Initially defined in 1995 and subsequently described in European Respiratory Society (ERS) and American Thoracic Society (ATS) guidelines, interventional pulmonology is “the art and science of medicine as related to the performance of diagnostic and invasive therapeutic procedures that require additional training and expertise beyond that required in a standard pulmonary medicine training program.” Clinical entities encompassed within the discipline include complex airway management, benign and malignant central airway obstruction, pleural diseases, and pulmonary vascular procedures.

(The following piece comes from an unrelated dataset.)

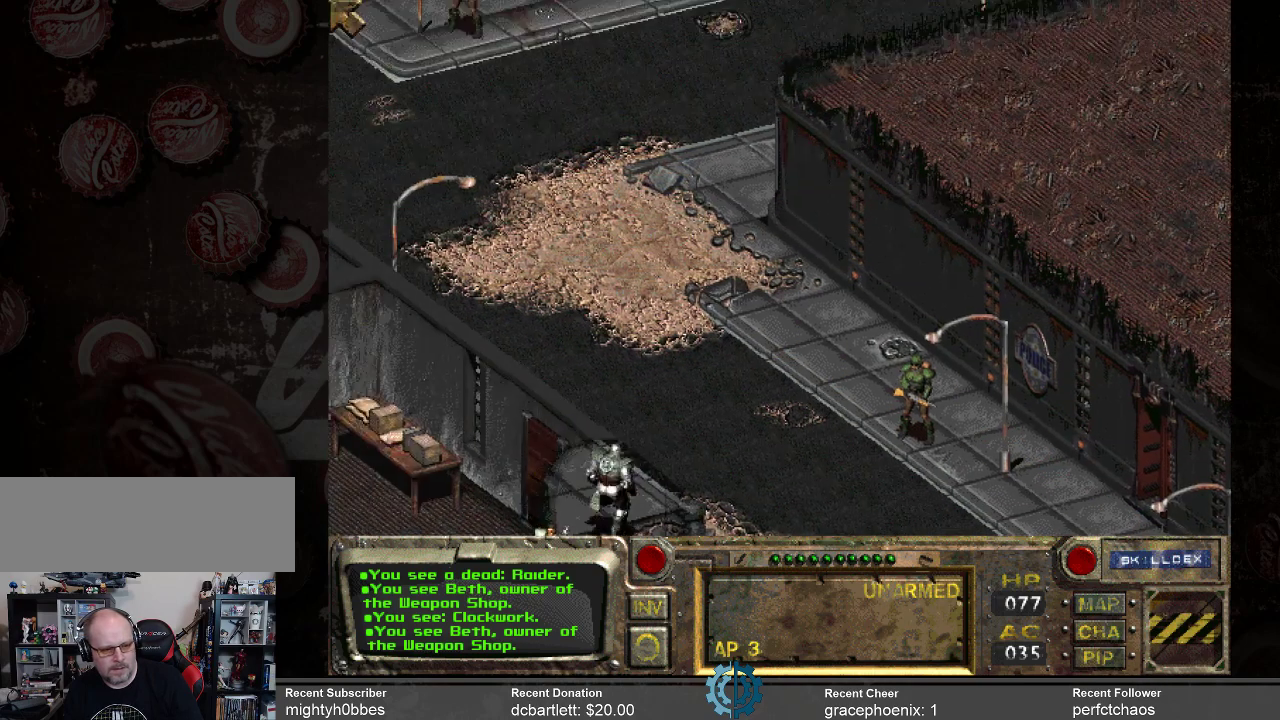
{"keys": [], "mouse": [], "events": []}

Diagnostic and therapeutic procedures pertaining to these areas include rigid bronchoscopy, transbronchial needle aspiration, autofluorescence bronchoscopy, endobronchial ultrasound, transthoracic needle aspiration and biopsy, laser bronchoscopy, endobronchial electrosurgery, argon-plasma coagulation, cryotherapy, airway stent insertion, balloon bronchoplasty and dilatation techniques, endobronchial radiation (brachytherapy), photodynamic therapy, percutaneous dilatational tracheotomy, transtracheal oxygen catheter insertion, medical thoracoscopy, and image-guided thoracic interventions. This presentation focuses on electromagnetic navigational bronchoscopy (ENB).

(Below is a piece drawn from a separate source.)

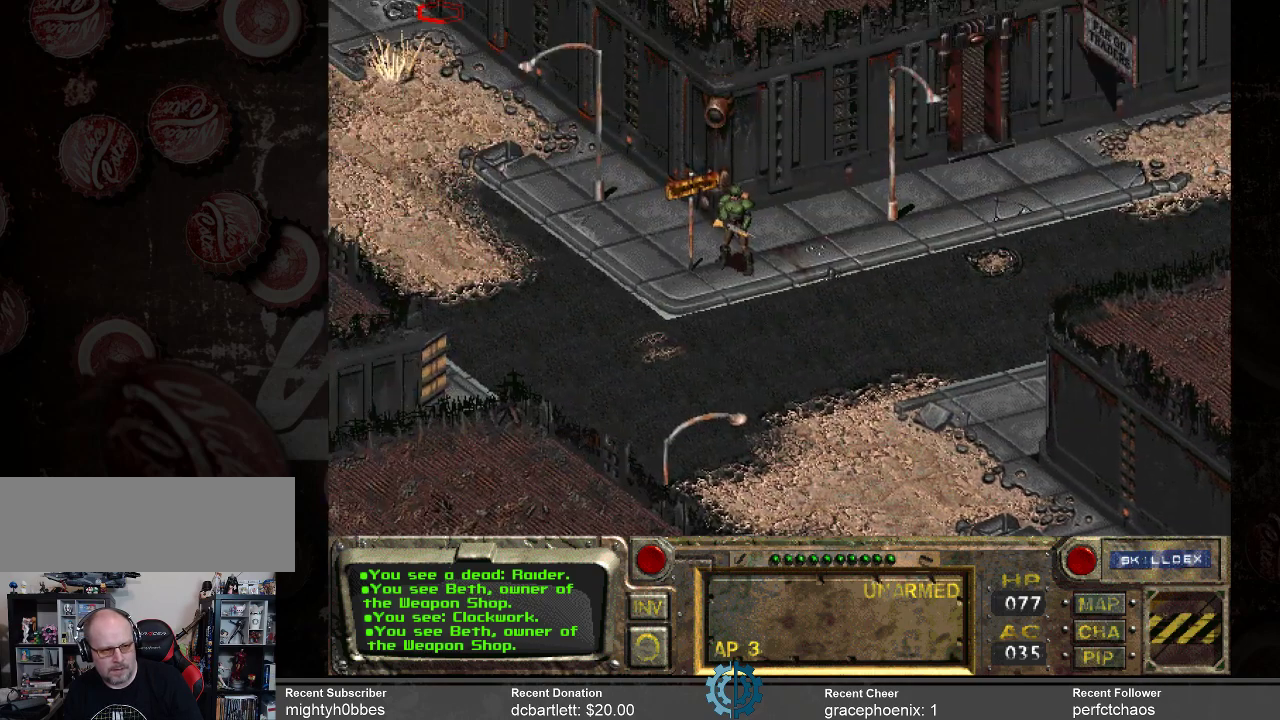
{"keys": [], "mouse": [], "events": []}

Navigational bronchoscopy provides a virtual three-dimensional map of the lung, enabling the physician to perform an anatomically precise biopsy, place markers for radiation therapy, and/or facilitate surgical removal of a small peripheral lung lesion or thermal ablative techniques for peripheral lung lesions. Navigational systems use either electromagnetic or computer assistance to identify air columns in the lung to reach the final precise destination.